Depends on what sort of meals you're really looking for. I was never a big fan of all of these tousled-up Instagram Meals that need 20 obscure ingredients from 20 different specialist shops, so all of my meals tend to be alarmingly basic with the exception of any spices that I use to make them not wind up tasting like wet cardboard.
Generally speaking, you're hard-pressed to turn chicken, broccoli and rice into a high-calorie meal if you still to broiling and finding different ways to season it that don't involve butter or deep-frying. Asian and Cajun spices in particular can really turn an otherwise boring pile of chicken into something very interesting without adding any mention-worthy amount of calories to it. The same can be said for low-calorie wraps
(I've found some as low as 60 per), which rapidly became my go-to replacement for sandwich bread if I got tired of making sandwiches. There's also plenty of bread out there that goes as low as 45 calories per slice, though.
Oatmeal and tuna are easily a staple of my everyday diet, too. Nearly every single breakfast I've made for the past such-and-such years has been 1/2 cup of oatmeal, 1 cup of water, 1 tbsp. of peanut butter, 1 tsp. of honey, and a dash of cinnamon. Whole thing measures out around 300 calories, and if that doesn't feel like enough then I'll add an egg somewhere in there. You don't have to relegate it to just breakfast, though. I'm not sure when exactly that oatmeal became nothing more than a mushy breakfast food, but there's
loads of different ways that you can use it. One of my favorites has always been
oatmeal-tuna 'hamburgers' or pan-frying oatmeal and eggs, which comes out tasting
alarmingly similar to hash browns.
You shouldn't discount eggs, either. Eggs are hands-down one of the most-versatile foods available and even if
all you have to work with is a box of eggs and a frying pan, there's still dozens of ways to cook them right there in front of you. I always keep about a half-dozen boiled eggs just sitting in the fridge at any given time purely because they're about 75 calories each. Tuna's kind of the same way, there's a load of things you can do with even just canned tuna, and like I mentioned much earlier "up-thread", even after I completely changed my diet years ago, I never got rid of my tuna melts, I just
changed the recipe so they weren't horrifyingly high-calorie.

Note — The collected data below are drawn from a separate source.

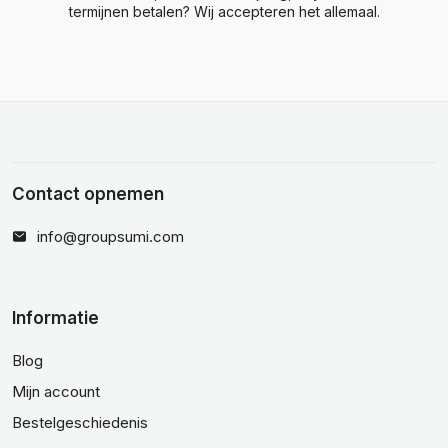
termijnen betalen? Wij accepteren het allemaal.
Contact opnemen
info@groupsumi.com
Informatie
Blog
Mijn account
Bestelgeschiedenis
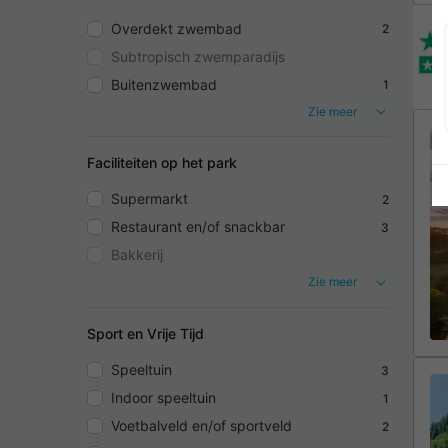
Overdekt zwembad
2
Subtropisch zwemparadijs
Buitenzwembad
1
Zie meer
Faciliteiten op het park
Supermarkt
2
Restaurant en/of snackbar
3
Bakkerij
Zie meer
Sport en Vrije Tijd
Speeltuin
3
Indoor speeltuin
1
Voetbalveld en/of sportveld
2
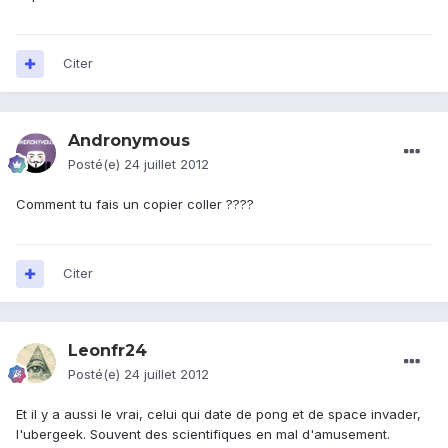
Citer
Andronymous
Posté(e)
24 juillet 2012
Comment tu fais un copier coller ????
Citer
Leonfr24
Posté(e)
24 juillet 2012
Et il y a aussi le vrai, celui qui date de pong et de space invader,
l'ubergeek. Souvent des scientifiques en mal d'amusement.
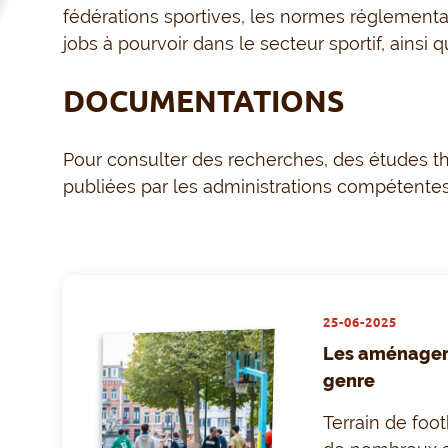
fédérations sportives, les normes réglementaires
jobs à pourvoir dans le secteur sportif, ainsi 
DOCUMENTATIONS
Pour consulter des
recherches, des
études t
publiées par les administrations compétentes
25-06-2025
Les aménageme
genre
Terrain de foot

Never try to maintain a 'diet' that you hate, you're just dooming yourself to failure. Just take existing foods that you already love and find a way to meet them halfway with a lower-calorie alternative. Pizza, cookies, pasta, ice cream, it doesn't matter, there's
always a way to find or make an alternative that's still the original food you enjoyed without it having to be 600 calories a shot. It'll taste a little different, my tuna melts definitely changed, but once you acclimate to that difference then you're all set. It's a bit like when people stop drinking soda or switch to a zero-calorie soda: They fucking
hate it at first, but after a month or two they try the original soda again and wind up gagging.
If you'd find it helpful: I actually keep a calorie log for all the foods that I eat. They don't have macro/micro nutrients listed and it doesn't exactly come with recipes, but it could give you an indication of the sorts of food that I eat on a low-to-mid calorie diet when I'm not on a higher-calorie "bulk", and believe me when I say that even though I stay under 2,000 calories, it's not exactly restrictive when it comes to the variety that I eat. I'm something of a protein shake addict though, so if you can ignore the 200-500 calories in what amounts to a meal replacement shake every day, you'll find quite a bit of wiggle room to work with.